ACA Health Insurance Exchange: The Affordable Care Act introduced two mechanisms to avoid the adverse selection problem in the health insurance marketplace. First, plans cannot refuse to enroll members and cannot charge different prices for people with preexisting conditions (except for a few exceptions like smoking). Second, a risk adjustment mechanism was implemented that transfers money from plans with many healthy members to plans with more unhealthy members. Accurately capturing reporting risk scores can often be the difference between a profitable and an unprofitable health plan.
Benchmarking Provider Performance Metrics (Costs, Quality): To measure a provider's performance in terms of quality and cost, one always has to consider their particular context. When confronted with high cost or bad outcome metrics, physicians often like to point out that their population is much sicker than the national average and that they can only do so much. Controlling for the patient’s risk, the cost and outcome metrics will be more telling.
Prediction models for interventions: The most immediate use of risk models is predicting a patient's risk (duh!). Risk models can help health plans or providers identify patients at risk for a costly outcomes. Health plans/ providers can direct resources such as health coaching or home health programs to that member to prevent these costs from occurring.
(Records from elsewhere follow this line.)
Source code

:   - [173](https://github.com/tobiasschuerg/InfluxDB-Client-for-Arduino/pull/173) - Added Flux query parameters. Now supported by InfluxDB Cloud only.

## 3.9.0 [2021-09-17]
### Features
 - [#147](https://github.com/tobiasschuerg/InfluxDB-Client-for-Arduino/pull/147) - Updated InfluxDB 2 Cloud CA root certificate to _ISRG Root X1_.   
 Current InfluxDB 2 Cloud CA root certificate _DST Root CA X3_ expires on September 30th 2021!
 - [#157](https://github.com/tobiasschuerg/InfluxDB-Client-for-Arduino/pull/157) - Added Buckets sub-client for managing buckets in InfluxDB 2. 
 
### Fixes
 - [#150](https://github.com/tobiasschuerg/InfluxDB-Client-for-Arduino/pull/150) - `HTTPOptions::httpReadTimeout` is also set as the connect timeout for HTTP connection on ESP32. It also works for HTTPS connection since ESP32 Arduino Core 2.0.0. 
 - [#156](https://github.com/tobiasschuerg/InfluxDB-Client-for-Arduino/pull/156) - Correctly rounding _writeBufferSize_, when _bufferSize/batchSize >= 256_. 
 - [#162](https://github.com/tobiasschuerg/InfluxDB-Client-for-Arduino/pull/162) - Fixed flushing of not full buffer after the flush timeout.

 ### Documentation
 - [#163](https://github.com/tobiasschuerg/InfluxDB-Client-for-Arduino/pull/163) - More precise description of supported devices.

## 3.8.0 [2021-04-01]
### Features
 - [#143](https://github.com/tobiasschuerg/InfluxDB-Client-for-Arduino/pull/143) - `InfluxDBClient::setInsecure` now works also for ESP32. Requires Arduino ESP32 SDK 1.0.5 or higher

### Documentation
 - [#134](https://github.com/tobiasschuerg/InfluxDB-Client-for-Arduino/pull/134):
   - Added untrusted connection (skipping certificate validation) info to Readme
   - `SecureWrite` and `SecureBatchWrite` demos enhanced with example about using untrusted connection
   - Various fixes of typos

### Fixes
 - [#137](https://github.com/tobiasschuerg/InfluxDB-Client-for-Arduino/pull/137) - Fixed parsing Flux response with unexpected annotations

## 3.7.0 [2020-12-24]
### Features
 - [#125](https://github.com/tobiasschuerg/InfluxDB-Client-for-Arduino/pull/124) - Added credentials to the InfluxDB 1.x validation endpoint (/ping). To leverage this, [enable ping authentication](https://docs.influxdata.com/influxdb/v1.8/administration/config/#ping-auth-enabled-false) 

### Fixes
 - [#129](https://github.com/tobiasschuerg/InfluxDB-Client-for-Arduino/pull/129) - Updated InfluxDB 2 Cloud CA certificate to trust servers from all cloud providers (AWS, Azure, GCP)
Thoughts on Risk Adjustment
Risk adjustment is an exciting space as it is the key to unlocking value-based care. Here are some of my thoughts:
Risk adjustment departments are the new Revenue Cycle Manager: In a world where fee-for-service will be less critical, risk adjustment departments will play a more significant role in a health organization's profitability. I would think that the risk adjustment department at certain providers might soon become more critical than the billing & claims department. Here are some analogies:
VBP shifts incentives but does not do much about administrative overhead: As you can see from the table above, risk adjustment is quite some paperwork, especially if it coexists with fee-for-service billing. For example, the Medicare Shared Savings Program (MSSP) sits on top of fee-for-service billing, so there is now another layer of administrative burden on the ACO/ provider. I've written more about this here.
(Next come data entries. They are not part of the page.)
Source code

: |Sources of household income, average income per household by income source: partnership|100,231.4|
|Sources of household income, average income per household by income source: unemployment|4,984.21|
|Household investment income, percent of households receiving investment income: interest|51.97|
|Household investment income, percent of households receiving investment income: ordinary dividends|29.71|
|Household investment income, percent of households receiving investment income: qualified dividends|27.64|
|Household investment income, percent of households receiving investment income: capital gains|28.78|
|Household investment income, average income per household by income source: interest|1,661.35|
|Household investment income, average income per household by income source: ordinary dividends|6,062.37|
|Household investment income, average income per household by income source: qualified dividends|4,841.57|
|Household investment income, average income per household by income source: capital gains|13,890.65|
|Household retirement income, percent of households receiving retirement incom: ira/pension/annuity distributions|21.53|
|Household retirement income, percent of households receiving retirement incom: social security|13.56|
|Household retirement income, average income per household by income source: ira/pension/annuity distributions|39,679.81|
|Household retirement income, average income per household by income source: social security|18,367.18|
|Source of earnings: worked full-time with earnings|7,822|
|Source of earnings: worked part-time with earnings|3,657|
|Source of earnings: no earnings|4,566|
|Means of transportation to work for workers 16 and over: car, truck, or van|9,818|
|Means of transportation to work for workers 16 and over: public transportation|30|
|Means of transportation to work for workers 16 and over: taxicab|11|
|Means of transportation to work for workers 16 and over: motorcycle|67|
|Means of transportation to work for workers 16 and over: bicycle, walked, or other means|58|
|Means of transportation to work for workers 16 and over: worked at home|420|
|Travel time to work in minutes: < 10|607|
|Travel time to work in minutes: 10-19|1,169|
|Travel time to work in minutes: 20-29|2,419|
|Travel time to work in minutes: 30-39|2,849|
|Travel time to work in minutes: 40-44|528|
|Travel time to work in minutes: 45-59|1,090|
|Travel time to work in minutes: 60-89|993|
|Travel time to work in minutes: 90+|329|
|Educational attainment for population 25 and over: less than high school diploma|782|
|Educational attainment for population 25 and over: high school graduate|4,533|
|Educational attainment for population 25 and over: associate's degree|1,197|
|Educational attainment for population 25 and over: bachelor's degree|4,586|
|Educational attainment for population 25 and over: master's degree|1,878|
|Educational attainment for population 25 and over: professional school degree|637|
Digital health will need to find a way to properly "play the risk adjustment game": Getting risk reporting right is the same importance as fee-for-service providers setting up their coding & claims handling system. If they are not putting dedicated resources into this, they will see their claims denied/ risk factors not be accounted for, and they will lose revenue.
Risk management - a blessing or curse?: I have not made up my mind whether the emphasis on risk reporting is a net-positive or net-negative thing for society. The cynics might say frantic risk adjustment is just a form of up-coding, it is a zero-sum game, and patients are just getting "sicker" on paper but not receiving better care. However, we have to put the following things in the positive column: Without risk adjustments, the ACA marketplace would not work (because of the adverse selection market failure). Also, incentives for accurate risk reporting encourage providers to reach out to people with insufficient access to care.